The lack of any evidence indicating what caused Flight MH370’s disappearance raises a legal conundrum that is expected to force Malaysia Airlines (MAS) into out-of-court settlements with next-of-kin, aviation law experts said.

Since MH370 disappeared more than two months ago, no wreckage has been found to even confirm a crash, let alone apportion blame.

But the relatives of the 239 people on board can still go after MAS because under international aviation law it is an airline’s responsibility to prove it was not to blame for an accident.

“On the surface, (MAS) is responsible,” Jeremy Joseph, a Malaysian lawyer, said.

The “burden of proof” rests on MAS to clear its name, he added.

AFP reports that under Inter­national Civil Aviation Organisation rules, next-of-kin are entitled to an automatic minimum of about US$175,000 (RM560,000) per passenger, regardless of fault, payable by an airline’s insurance company.

The Beijing-bound plane disappeared on March 8 and is believed to have crashed in the Indian Ocean.

No significant legal moves have yet been made as families monitor an immensely difficult search in vast ocean depths.

“When there is no cause identified, it is hard to see how the airline has or has not shown the absence of fault,” said Alan Tan, a professor of aviation law at the National University of Singapore.

The size of any damages would depend on where lawsuits are filed.

Next-of-kin can file in the country where an airline is based, where tickets were purchased, where the passengers were headed or where they lived.

Since most passengers were from China or Malaysia, most cases could be filed in the two countries, where courts are more conservative in awarding damages than in countries like the United States.

Damages are typically based on the lost lifetime earnings of a victim.

“In the US, settlements usually are in the US$1mil (RM3.2mil) to US$3mil (RM9.6mil) range. For Malaysians or Chinese, salaries are lower, and hence, recoveries will be lower,” said Paul Stephen Dempsey, director of the Institute of Air and Space Law at Canada’s McGill University.

But legal experts said few cases will likely end up in court. They expect undisclosed out-of-court settlements between families and MAS and its lead insurer Allianz.

This would allow MAS to lay the matter to rest and focus on rebuilding its image.

In the case of Air France flight 447, which crashed in the Atlantic with 228 people aboard in 2009, the airline’s insurers made compensation payments to relatives.

Only a small number of lawsuits were filed, with a Brazilian court awarding one family more than US$500,000 before its flight data recorders were recovered in 2011.

Allianz would bear the brunt of any payouts for MH370.

MAS told AFP its insurance coverage is adequate for all eventualities, declining to give details.

Courts are unlikely to apportion any blame to Boeing, engine manufacturer Rolls Royce, or other parties without evidence implicating them.
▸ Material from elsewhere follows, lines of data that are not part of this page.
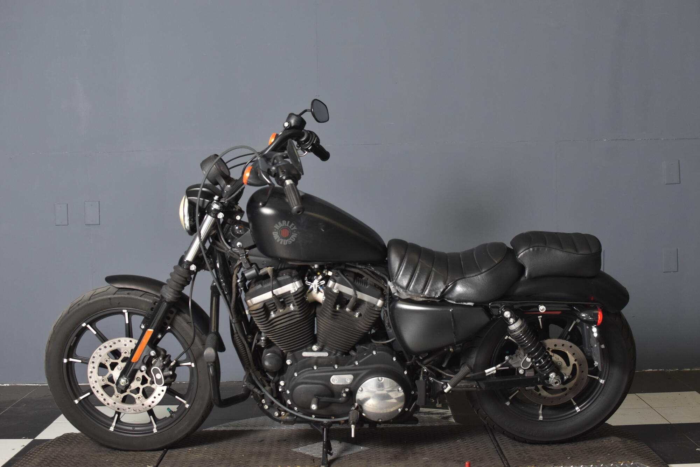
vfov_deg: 25.7
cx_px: 350
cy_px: 234
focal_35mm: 52
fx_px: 1021
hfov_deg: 37.9
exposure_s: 1/160
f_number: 4.5
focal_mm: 35
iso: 800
MAS has begun making some payouts to families under an “advance compensation process” but has declined to reveal details.

Lawsuits must be filed within two years of an accident.

In Nay Pyi Taw, Malaysia’s partners in Asean gave their commitment to help in the search for MH370.

Prime Minister Najib Tun Razak said leaders attending the Asean Summit had expressed their sympathy to Malaysia and the affected families.